*** Opening RECORDS PROVIDED ***

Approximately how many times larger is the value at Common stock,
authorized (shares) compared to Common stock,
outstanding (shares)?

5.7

*** Closing RECORDS PROVIDED ***

## JOB
Write out each line of the records above as is, keeping every character and line break unchanged.

## COMPLETED EXERCISE
Approximately how many times larger is the value at Common stock,
authorized (shares) compared to Common stock,
outstanding (shares)?

5.7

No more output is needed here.